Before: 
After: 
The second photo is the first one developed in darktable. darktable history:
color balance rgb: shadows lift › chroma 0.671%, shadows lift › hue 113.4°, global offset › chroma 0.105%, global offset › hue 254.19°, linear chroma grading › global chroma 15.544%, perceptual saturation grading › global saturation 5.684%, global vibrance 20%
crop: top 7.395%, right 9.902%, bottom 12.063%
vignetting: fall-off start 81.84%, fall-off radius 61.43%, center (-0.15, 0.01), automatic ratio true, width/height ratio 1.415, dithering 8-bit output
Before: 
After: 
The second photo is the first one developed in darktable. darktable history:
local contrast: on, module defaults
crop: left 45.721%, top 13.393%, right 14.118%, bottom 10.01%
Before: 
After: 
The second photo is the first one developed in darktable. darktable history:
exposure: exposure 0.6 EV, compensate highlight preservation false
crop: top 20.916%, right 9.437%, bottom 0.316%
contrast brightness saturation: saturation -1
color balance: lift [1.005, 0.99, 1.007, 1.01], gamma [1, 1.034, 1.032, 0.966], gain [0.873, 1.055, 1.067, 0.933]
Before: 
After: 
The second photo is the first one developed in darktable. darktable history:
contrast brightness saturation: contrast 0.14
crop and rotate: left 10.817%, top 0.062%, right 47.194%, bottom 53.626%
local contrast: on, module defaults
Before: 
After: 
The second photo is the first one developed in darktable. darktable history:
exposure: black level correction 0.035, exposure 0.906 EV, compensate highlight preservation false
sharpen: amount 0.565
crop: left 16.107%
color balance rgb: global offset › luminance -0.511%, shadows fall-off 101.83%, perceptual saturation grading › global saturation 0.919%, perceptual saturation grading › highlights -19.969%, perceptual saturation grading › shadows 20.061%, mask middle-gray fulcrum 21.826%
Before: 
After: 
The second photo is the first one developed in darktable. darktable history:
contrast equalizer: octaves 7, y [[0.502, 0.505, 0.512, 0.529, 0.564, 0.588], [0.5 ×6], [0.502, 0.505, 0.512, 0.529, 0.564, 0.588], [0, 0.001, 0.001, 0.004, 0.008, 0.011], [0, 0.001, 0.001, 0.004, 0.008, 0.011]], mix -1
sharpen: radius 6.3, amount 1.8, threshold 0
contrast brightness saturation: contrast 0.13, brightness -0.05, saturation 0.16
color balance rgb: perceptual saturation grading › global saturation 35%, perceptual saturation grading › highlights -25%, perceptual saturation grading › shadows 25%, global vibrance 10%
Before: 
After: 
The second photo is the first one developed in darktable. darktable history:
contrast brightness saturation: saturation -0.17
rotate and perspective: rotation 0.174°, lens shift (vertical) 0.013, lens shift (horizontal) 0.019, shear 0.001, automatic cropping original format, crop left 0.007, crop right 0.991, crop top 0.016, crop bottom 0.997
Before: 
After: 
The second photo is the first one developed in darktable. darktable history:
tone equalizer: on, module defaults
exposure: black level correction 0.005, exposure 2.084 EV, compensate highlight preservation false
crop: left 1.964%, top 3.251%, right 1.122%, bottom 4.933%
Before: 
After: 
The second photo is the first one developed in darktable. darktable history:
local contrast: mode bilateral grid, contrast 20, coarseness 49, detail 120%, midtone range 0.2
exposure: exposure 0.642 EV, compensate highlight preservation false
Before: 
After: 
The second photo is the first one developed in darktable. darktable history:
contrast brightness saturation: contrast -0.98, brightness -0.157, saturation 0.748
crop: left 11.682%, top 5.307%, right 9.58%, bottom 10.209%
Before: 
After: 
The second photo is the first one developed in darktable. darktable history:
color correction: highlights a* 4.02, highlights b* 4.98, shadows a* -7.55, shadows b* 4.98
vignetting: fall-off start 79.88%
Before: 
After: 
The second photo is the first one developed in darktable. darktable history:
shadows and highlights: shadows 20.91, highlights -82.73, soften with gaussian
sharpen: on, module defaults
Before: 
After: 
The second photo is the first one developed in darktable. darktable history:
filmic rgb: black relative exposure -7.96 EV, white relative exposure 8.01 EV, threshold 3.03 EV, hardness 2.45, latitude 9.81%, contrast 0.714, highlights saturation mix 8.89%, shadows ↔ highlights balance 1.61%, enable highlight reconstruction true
========
WHAT THIS TASK INVOLVES ::
Rewrite all the rows, replacing "developed" with "processed" wherever it occurs and keeping everything else unchanged.

WRITTEN ANSWER ::
Before: 
After: 
The second photo is the first one processed in darktable. darktable history:
color balance rgb: shadows lift › chroma 0.671%, shadows lift › hue 113.4°, global offset › chroma 0.105%, global offset › hue 254.19°, linear chroma grading › global chroma 15.544%, perceptual saturation grading › global saturation 5.684%, global vibrance 20%
crop: top 7.395%, right 9.902%, bottom 12.063%
vignetting: fall-off start 81.84%, fall-off radius 61.43%, center (-0.15, 0.01), automatic ratio true, width/height ratio 1.415, dithering 8-bit output
Before: 
After: 
The second photo is the first one processed in darktable. darktable history:
local contrast: on, module defaults
crop: left 45.721%, top 13.393%, right 14.118%, bottom 10.01%
Before: 
After: 
The second photo is the first one processed in darktable. darktable history:
exposure: exposure 0.6 EV, compensate highlight preservation false
crop: top 20.916%, right 9.437%, bottom 0.316%
contrast brightness saturation: saturation -1
color balance: lift [1.005, 0.99, 1.007, 1.01], gamma [1, 1.034, 1.032, 0.966], gain [0.873, 1.055, 1.067, 0.933]
Before: 
After: 
The second photo is the first one processed in darktable. darktable history:
contrast brightness saturation: contrast 0.14
crop and rotate: left 10.817%, top 0.062%, right 47.194%, bottom 53.626%
local contrast: on, module defaults
Before: 
After: 
The second photo is the first one processed in darktable. darktable history:
exposure: black level correction 0.035, exposure 0.906 EV, compensate highlight preservation false
sharpen: amount 0.565
crop: left 16.107%
color balance rgb: global offset › luminance -0.511%, shadows fall-off 101.83%, perceptual saturation grading › global saturation 0.919%, perceptual saturation grading › highlights -19.969%, perceptual saturation grading › shadows 20.061%, mask middle-gray fulcrum 21.826%
Before: 
After: 
The second photo is the first one processed in darktable. darktable history:
contrast equalizer: octaves 7, y [[0.502, 0.505, 0.512, 0.529, 0.564, 0.588], [0.5 ×6], [0.502, 0.505, 0.512, 0.529, 0.564, 0.588], [0, 0.001, 0.001, 0.004, 0.008, 0.011], [0, 0.001, 0.001, 0.004, 0.008, 0.011]], mix -1
sharpen: radius 6.3, amount 1.8, threshold 0
contrast brightness saturation: contrast 0.13, brightness -0.05, saturation 0.16
color balance rgb: perceptual saturation grading › global saturation 35%, perceptual saturation grading › highlights -25%, perceptual saturation grading › shadows 25%, global vibrance 10%
Before: 
After: 
The second photo is the first one processed in darktable. darktable history:
contrast brightness saturation: saturation -0.17
rotate and perspective: rotation 0.174°, lens shift (vertical) 0.013, lens shift (horizontal) 0.019, shear 0.001, automatic cropping original format, crop left 0.007, crop right 0.991, crop top 0.016, crop bottom 0.997
Before: 
After: 
The second photo is the first one processed in darktable. darktable history:
tone equalizer: on, module defaults
exposure: black level correction 0.005, exposure 2.084 EV, compensate highlight preservation false
crop: left 1.964%, top 3.251%, right 1.122%, bottom 4.933%
Before: 
After: 
The second photo is the first one processed in darktable. darktable history:
local contrast: mode bilateral grid, contrast 20, coarseness 49, detail 120%, midtone range 0.2
exposure: exposure 0.642 EV, compensate highlight preservation false
Before: 
After: 
The second photo is the first one processed in darktable. darktable history:
contrast brightness saturation: contrast -0.98, brightness -0.157, saturation 0.748
crop: left 11.682%, top 5.307%, right 9.58%, bottom 10.209%
Before: 
After: 
The second photo is the first one processed in darktable. darktable history:
color correction: highlights a* 4.02, highlights b* 4.98, shadows a* -7.55, shadows b* 4.98
vignetting: fall-off start 79.88%
Before: 
After: 
The second photo is the first one processed in darktable. darktable history:
shadows and highlights: shadows 20.91, highlights -82.73, soften with gaussian
sharpen: on, module defaults
Before: 
After: 
The second photo is the first one processed in darktable. darktable history:
filmic rgb: black relative exposure -7.96 EV, white relative exposure 8.01 EV, threshold 3.03 EV, hardness 2.45, latitude 9.81%, contrast 0.714, highlights saturation mix 8.89%, shadows ↔ highlights balance 1.61%, enable highlight reconstruction true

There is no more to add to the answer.